9 Comments Post a comment
  1. Some works about Bernhard are as interesting as the works of Bernhard himself. I will purchase the book as soon as possible. I had been aware of the film but since I know no German I was not able to understand the version that is in youtube. Have you read “Counterpoint” by Don DeLillo? It is some sort of essay about Berhnard, Glenn Gould and Thelonious Monk. It is usally published with photographs. I think it was originally serialized in a magazine. In Spanish it was published in a very beautiful and small book. I found a blog that has it and I believe it is the complete text: http://songosmeltingpot.blogspot.mx/2015/02/don-delillo-writes-about-thelonious.html

    Iván O.L.

    November 10, 2016
    • Ivan, Thanks! That’s a terrific essay. And, thanks for making a link to Vertigo on your blog https://elestadiodewimbledon.wordpress.com/
      (Someone needs to translate Del Giudice’s novel into English.)

      November 10, 2016
      • Yes, it would be great. Enrique Vila-Matas was heavily influenced by that novel when he was writing Bartleby & co. I think he mentions it a couple of times in the text. I thought that the succes of Vila-Matas in the States and the UK would help in the re-discovery of some of the writers he writes about. The second novel by Del Giudice, Atlante Occidentale, was translated into English some time ago, although with other title. It is also an amazing novel, very different from El estadio…

        November 10, 2016
      • Ivan, I’ve just order Del Giudices “Lines of Light.” Thanks for the tip.

        November 11, 2016
  2. Thanks so much for your splendid review, Terry.
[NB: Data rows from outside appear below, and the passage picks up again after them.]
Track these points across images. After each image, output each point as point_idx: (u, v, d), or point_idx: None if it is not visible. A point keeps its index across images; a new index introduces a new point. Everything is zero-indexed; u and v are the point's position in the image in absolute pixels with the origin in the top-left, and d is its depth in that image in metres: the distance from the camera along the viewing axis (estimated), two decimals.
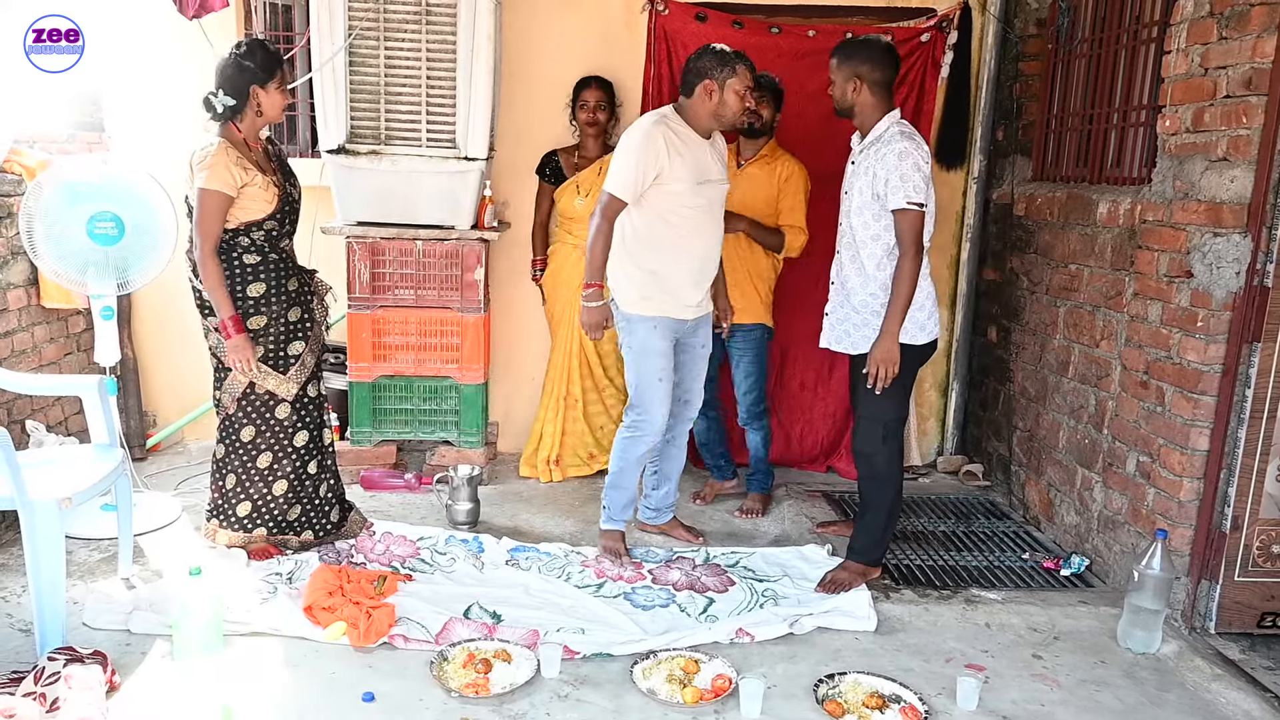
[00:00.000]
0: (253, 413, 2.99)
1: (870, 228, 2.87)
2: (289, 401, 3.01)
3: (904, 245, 2.80)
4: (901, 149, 2.79)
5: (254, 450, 3.01)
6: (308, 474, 3.09)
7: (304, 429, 3.05)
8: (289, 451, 3.04)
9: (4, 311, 3.35)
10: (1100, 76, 3.42)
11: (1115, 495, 3.11)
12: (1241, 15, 2.58)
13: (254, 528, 3.05)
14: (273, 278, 2.93)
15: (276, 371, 2.97)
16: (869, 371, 2.87)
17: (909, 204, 2.78)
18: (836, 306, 3.03)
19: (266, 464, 3.02)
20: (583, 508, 3.69)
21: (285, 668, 2.47)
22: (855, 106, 2.89)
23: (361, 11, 3.40)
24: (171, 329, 4.11)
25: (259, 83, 2.82)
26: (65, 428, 3.68)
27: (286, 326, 2.98)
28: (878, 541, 3.08)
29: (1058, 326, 3.50)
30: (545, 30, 3.92)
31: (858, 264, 2.92)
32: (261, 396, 2.98)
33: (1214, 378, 2.72)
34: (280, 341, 2.97)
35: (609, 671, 2.49)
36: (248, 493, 3.03)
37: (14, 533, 2.84)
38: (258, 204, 2.87)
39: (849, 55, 2.90)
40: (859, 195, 2.89)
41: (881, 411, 2.95)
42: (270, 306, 2.93)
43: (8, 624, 2.63)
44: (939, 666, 2.59)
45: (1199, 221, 2.73)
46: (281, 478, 3.04)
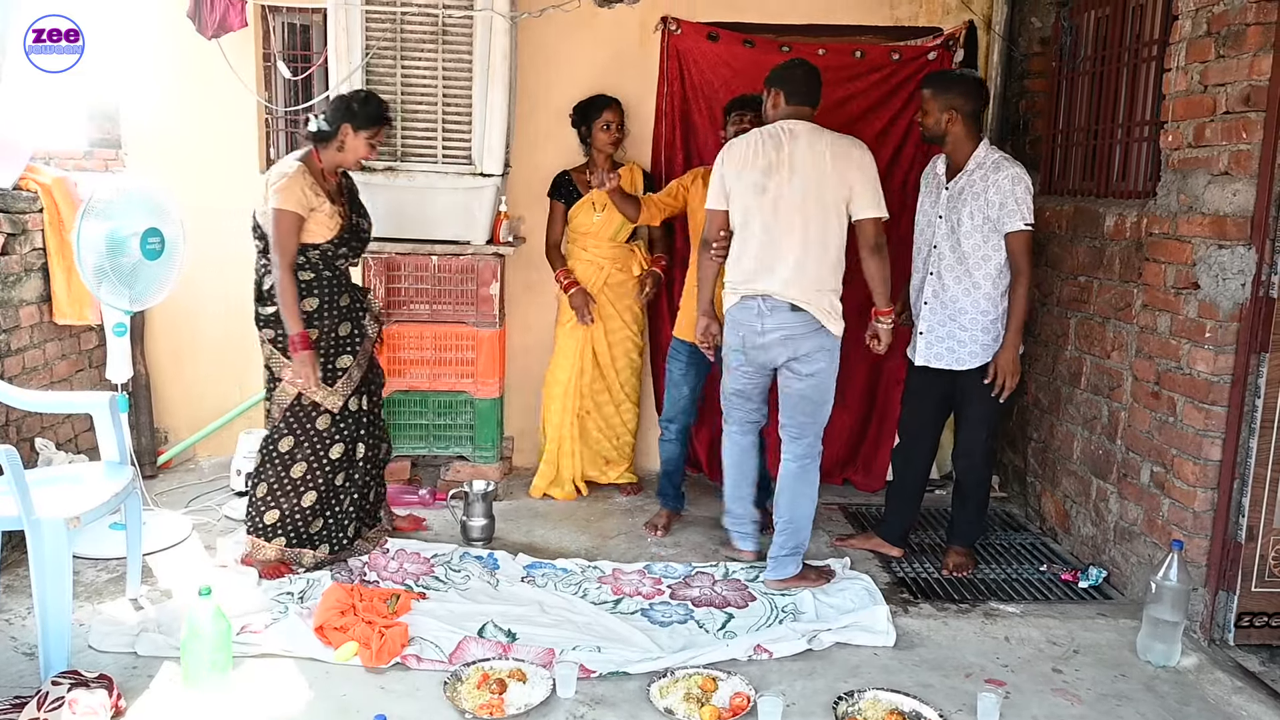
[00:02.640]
0: (294, 423, 3.03)
1: (981, 249, 3.08)
2: (331, 413, 3.05)
3: (1020, 265, 3.04)
4: (1014, 174, 3.02)
5: (289, 460, 3.04)
6: (335, 486, 3.12)
7: (340, 442, 3.10)
8: (323, 463, 3.08)
9: (16, 328, 3.35)
10: (1104, 93, 3.46)
11: (1130, 506, 3.11)
12: (1238, 34, 2.62)
13: (274, 537, 3.06)
14: (325, 293, 3.03)
15: (325, 384, 3.03)
16: (995, 380, 3.10)
17: (1025, 225, 3.01)
18: (938, 325, 3.18)
19: (300, 474, 3.06)
20: (599, 522, 3.68)
21: (295, 689, 2.44)
22: (948, 136, 3.11)
23: (379, 31, 3.44)
24: (184, 345, 4.13)
25: (353, 124, 2.98)
26: (75, 445, 3.67)
27: (336, 340, 3.06)
28: (975, 526, 3.37)
29: (1069, 338, 3.52)
30: (559, 49, 3.96)
31: (965, 284, 3.11)
32: (305, 408, 3.03)
33: (1224, 388, 2.72)
34: (330, 354, 3.04)
35: (625, 690, 2.46)
36: (277, 501, 3.05)
37: (20, 553, 2.81)
38: (321, 229, 2.99)
39: (945, 88, 3.11)
40: (969, 220, 3.08)
41: (989, 415, 3.21)
42: (322, 321, 3.02)
43: (11, 647, 2.59)
44: (958, 682, 2.57)
45: (1204, 234, 2.76)
46: (312, 489, 3.07)
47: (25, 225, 3.37)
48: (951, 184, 3.14)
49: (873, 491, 4.10)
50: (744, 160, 2.95)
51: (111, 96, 3.96)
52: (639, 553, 3.40)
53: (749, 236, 2.97)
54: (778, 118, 3.00)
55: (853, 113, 3.83)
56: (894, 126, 3.94)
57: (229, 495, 3.77)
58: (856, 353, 3.72)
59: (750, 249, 2.96)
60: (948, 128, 3.08)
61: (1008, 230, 3.02)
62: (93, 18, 3.42)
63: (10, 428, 3.27)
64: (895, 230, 3.95)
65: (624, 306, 3.84)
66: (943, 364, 3.18)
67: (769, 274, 2.94)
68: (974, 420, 3.24)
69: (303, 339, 2.93)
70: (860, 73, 3.89)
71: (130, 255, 3.19)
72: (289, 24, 4.06)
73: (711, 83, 3.84)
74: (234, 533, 3.37)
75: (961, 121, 3.07)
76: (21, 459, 2.39)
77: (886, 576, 3.24)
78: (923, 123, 3.16)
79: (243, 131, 4.02)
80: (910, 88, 3.90)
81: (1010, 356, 3.08)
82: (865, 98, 3.90)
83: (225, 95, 3.88)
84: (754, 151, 2.94)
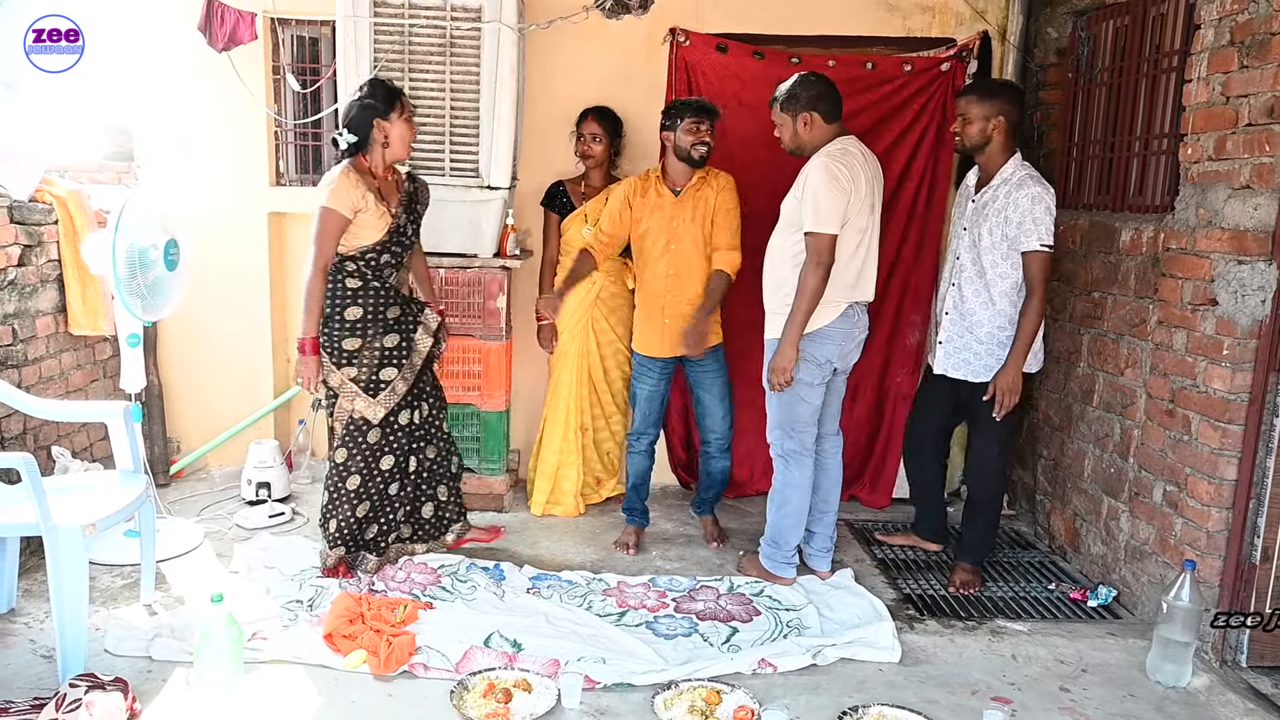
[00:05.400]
0: (347, 437, 3.09)
1: (999, 266, 3.09)
2: (378, 426, 3.09)
3: (1034, 285, 3.03)
4: (1034, 194, 3.01)
5: (345, 472, 3.10)
6: (388, 496, 3.18)
7: (390, 453, 3.14)
8: (375, 474, 3.13)
9: (33, 339, 3.39)
10: (1121, 105, 3.43)
11: (1142, 525, 3.08)
12: (1262, 44, 2.58)
13: (336, 545, 3.13)
14: (371, 304, 3.05)
15: (366, 394, 3.05)
16: (994, 399, 3.10)
17: (1041, 246, 3.00)
18: (955, 336, 3.22)
19: (355, 486, 3.11)
20: (604, 535, 3.69)
21: (305, 695, 2.47)
22: (988, 145, 3.11)
23: (387, 43, 3.46)
24: (197, 356, 4.16)
25: (380, 115, 2.98)
26: (90, 454, 3.72)
27: (381, 352, 3.07)
28: (984, 543, 3.35)
29: (1081, 354, 3.48)
30: (567, 62, 3.96)
31: (983, 298, 3.13)
32: (357, 421, 3.08)
33: (1241, 406, 2.69)
34: (374, 366, 3.06)
35: (630, 702, 2.47)
36: (338, 510, 3.12)
37: (38, 558, 2.87)
38: (369, 230, 3.00)
39: (992, 94, 3.12)
40: (989, 235, 3.09)
41: (999, 430, 3.19)
42: (365, 330, 3.04)
43: (30, 650, 2.64)
44: (964, 699, 2.56)
45: (1223, 249, 2.72)
46: (366, 499, 3.14)
47: (41, 237, 3.42)
48: (978, 196, 3.16)
49: (879, 508, 4.08)
50: (858, 180, 2.98)
51: (125, 110, 4.01)
52: (644, 566, 3.40)
53: (858, 250, 3.03)
54: (825, 137, 3.03)
55: (864, 124, 3.79)
56: (906, 138, 3.91)
57: (240, 504, 3.81)
58: (863, 369, 3.72)
59: (856, 263, 3.04)
60: (992, 135, 3.08)
61: (1024, 249, 3.02)
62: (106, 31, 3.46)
63: (27, 436, 3.31)
64: (904, 246, 3.98)
65: (617, 320, 3.81)
66: (959, 374, 3.22)
67: (867, 282, 3.10)
68: (985, 434, 3.24)
69: (311, 344, 2.99)
70: (872, 84, 3.87)
71: (154, 267, 3.24)
72: (298, 37, 4.09)
73: (721, 95, 3.83)
74: (248, 540, 3.42)
75: (1005, 130, 3.08)
76: (39, 467, 2.44)
77: (893, 593, 3.22)
78: (962, 132, 3.13)
79: (252, 143, 4.05)
80: (923, 99, 3.88)
81: (1010, 376, 3.07)
82: (877, 109, 3.88)
83: (235, 108, 3.92)
84: (859, 170, 2.98)
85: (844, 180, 2.94)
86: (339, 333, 3.02)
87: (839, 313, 3.04)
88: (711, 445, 3.54)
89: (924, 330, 4.00)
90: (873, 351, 3.80)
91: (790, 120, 3.05)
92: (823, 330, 3.04)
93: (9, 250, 3.23)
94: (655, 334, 3.44)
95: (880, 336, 3.91)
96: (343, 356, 3.03)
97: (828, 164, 2.95)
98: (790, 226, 3.05)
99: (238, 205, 4.05)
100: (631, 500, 3.60)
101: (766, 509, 3.28)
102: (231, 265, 4.02)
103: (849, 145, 3.03)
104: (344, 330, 3.02)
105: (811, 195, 2.94)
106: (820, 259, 2.94)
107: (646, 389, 3.52)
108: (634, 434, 3.60)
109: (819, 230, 2.93)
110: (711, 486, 3.63)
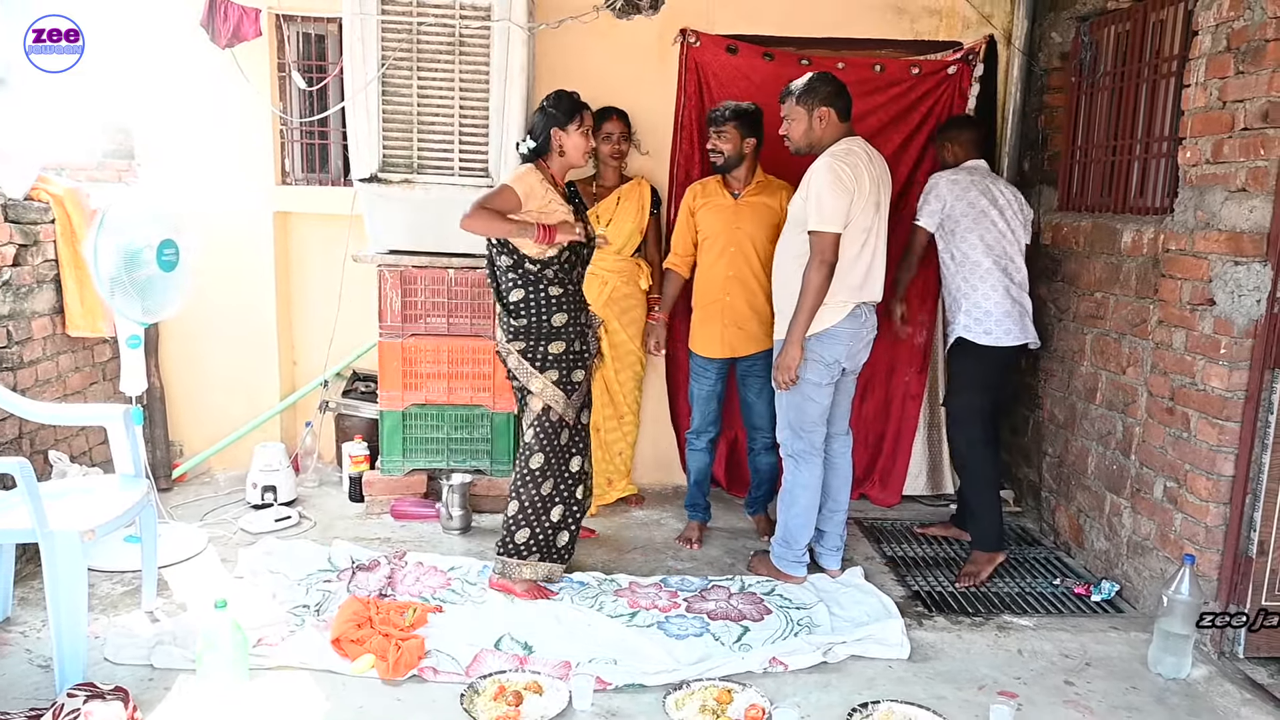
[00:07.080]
0: (544, 439, 3.07)
1: None
2: (570, 427, 3.09)
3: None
4: None
5: (540, 478, 3.07)
6: (576, 499, 3.17)
7: (577, 455, 3.14)
8: (565, 477, 3.12)
9: (28, 340, 3.34)
10: (1122, 109, 3.47)
11: (1144, 521, 3.12)
12: (1258, 50, 2.63)
13: (528, 555, 3.09)
14: (570, 309, 3.07)
15: (564, 392, 3.06)
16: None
17: None
18: None
19: (549, 490, 3.09)
20: (615, 536, 3.68)
21: (312, 701, 2.44)
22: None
23: (395, 41, 3.43)
24: (199, 358, 4.11)
25: (559, 125, 3.00)
26: (89, 458, 3.67)
27: (575, 355, 3.08)
28: (989, 529, 3.37)
29: (1085, 353, 3.52)
30: (577, 61, 3.92)
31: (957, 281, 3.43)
32: (554, 423, 3.06)
33: (1238, 404, 2.73)
34: (570, 367, 3.07)
35: (641, 703, 2.48)
36: (529, 519, 3.08)
37: (35, 565, 2.80)
38: None
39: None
40: None
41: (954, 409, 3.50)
42: (568, 334, 3.06)
43: (27, 660, 2.58)
44: (972, 694, 2.59)
45: (1220, 250, 2.77)
46: (559, 503, 3.11)
47: (37, 236, 3.36)
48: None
49: (889, 506, 4.11)
50: (861, 180, 2.99)
51: (124, 107, 3.96)
52: (655, 566, 3.41)
53: (863, 250, 3.04)
54: (834, 136, 3.05)
55: (872, 126, 3.82)
56: (914, 140, 3.95)
57: (244, 508, 3.78)
58: (873, 367, 3.74)
59: (862, 263, 3.05)
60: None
61: None
62: (106, 27, 3.42)
63: (23, 440, 3.26)
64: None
65: (629, 320, 3.82)
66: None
67: (874, 282, 3.12)
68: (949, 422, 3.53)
69: (544, 229, 2.90)
70: (880, 86, 3.90)
71: (146, 267, 3.18)
72: (304, 33, 4.05)
73: (731, 96, 3.82)
74: (253, 545, 3.38)
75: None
76: (35, 472, 2.39)
77: (902, 590, 3.25)
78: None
79: (257, 142, 4.02)
80: (930, 102, 3.91)
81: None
82: (885, 111, 3.91)
83: (239, 105, 3.89)
84: (863, 170, 3.00)
85: (847, 180, 2.96)
86: (546, 338, 3.02)
87: (846, 313, 3.06)
88: (756, 442, 3.61)
89: (931, 329, 4.04)
90: (880, 350, 3.81)
91: (805, 114, 3.06)
92: (830, 330, 3.05)
93: (3, 250, 3.18)
94: (714, 336, 3.47)
95: (888, 335, 3.93)
96: (547, 361, 3.03)
97: (832, 163, 2.97)
98: (797, 226, 3.07)
99: (242, 204, 4.00)
100: (694, 496, 3.67)
101: (777, 509, 3.31)
102: (236, 265, 3.98)
103: (854, 145, 3.04)
104: (552, 335, 3.03)
105: (815, 195, 2.97)
106: (824, 257, 2.96)
107: (705, 389, 3.56)
108: (693, 432, 3.65)
109: (822, 229, 2.95)
110: (761, 484, 3.69)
I’ve passed it along to Ferry Radax’s son, Felix, to share with Ferry, and to Georg Vogt, who was here in NY for our Anthology Film Archives screening of the film and celebration of the book. They are most appreciative, as am I. As I said at the screening, Ferry Radax has said that a film portrait should portray a subject the way he would portray himself. I found his film so successful, I was compelled the moment I first saw the film to put it into book form so that readers can pick it up anytime to read and see the images. Thanks again for your great review.

    November 11, 2016
    • Laura, I am thrilled to hear from you. Thanks for the kind words. I learned more about Bernhard from this film than from his own autobiography “Gathering Evidence.” Congratulations to Blast Books.

      November 11, 2016
      • Thank you, Terry. This is such a significant film–it predates Bernhard beginning to write what became a 5-volume autobiography over several years. Radax has said the film is what gave Th. B. the impetus for the autobiography. By the way, if you wondered about the crane scene, as many do–Radax talked about it in his interview with Georg Vogt–it’s a nod toward Mie in Japanese Kabuki theater, a radical break to create tension between the penultimate and ultimate scene, and a furtherance of his extreme distance and closeup technique.

        November 11, 2016
  3. My own translation of the text and Bernhard’s note about making the film is from the Suhrkamp Taschenbuch German text and it is authorized for publication by Residenz Verlag and the Bernhard estate. Our book includes more than 160 images from the film licensed by filmmaker Ferry Radax, which do not appear in the Suhrkamp book, as well as an afterword by Georg Vogt, and an appendix.